How the Keystone XL pipeline would help the US, and why some oppose it
What is TransCanada’s safety record?
TransCanada has experienced spills in recent years, including on the existing Keystone pipeline, leading environmentalists to say the company can’t be trusted to maintain a pipeline as extensive as the Keystone XL. The company says the spills mainly occurred at pumping stations, suggesting that the pipelines themselves have maintained their integrity. Experts say leaks from the actual pipe have the greatest potential for spillage rather than leaks at pump stations, which are more easily controlled. TransCanada says no pipeline breaks took place in 2010.
An environmental impact statement from the State Department, which is quarterbacking the pipeline permit process because it involves a foreign country, says the existing Keystone pipeline experienced 14 spills since June 2010. The key here is the volume: Seven were 10 gallons or less, two were between 300 and 500 gallons.
The worst spill, of 21,000 gallons, was in May 2011 following a valve failure at a pumping station in Sargent County, N.D. A second leak, of 430 gallons, occurred later that same month in Doniphan County, Kan. TransCanda responded to both leaks by shutting down the entire pipeline system for two weeks to give the company time to replace fittings.

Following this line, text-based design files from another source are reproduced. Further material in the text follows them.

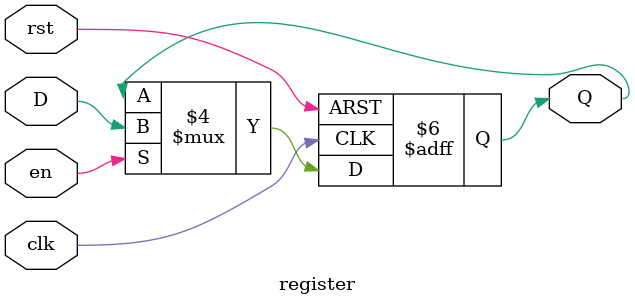
<source format=sv>
`timescale 1ns / 1ps


module register #( parameter N =1)(
    input clk , rst , en ,
    input [N -1:0] D,
    output reg [N -1:0] Q
    );
    always @( posedge clk , posedge rst)
    begin
        if (rst ==1)
            Q <= 0;
        else if (en ==1)
            Q <= D;
    end
endmodule

</source>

Adding to environmentalists’ concerns, diluted bitumen is typically a heavy, acidic crude that critics say can result in pipeline corrosion, which makes it more vulnerable to leaks. However, the oil and gas industry, including TransCanada, says this mixture is comparable to the same type of diluted crude that has already flowed into the US from Canada for more than a decade.
The State Department estimates that the maximum the Keystone XL could potentially spill would be 2.8 million gallons along an area of 1.7 miles. By comparison, the 2010 Gulf of Mexico oil spill released 210 million gallons into the environment.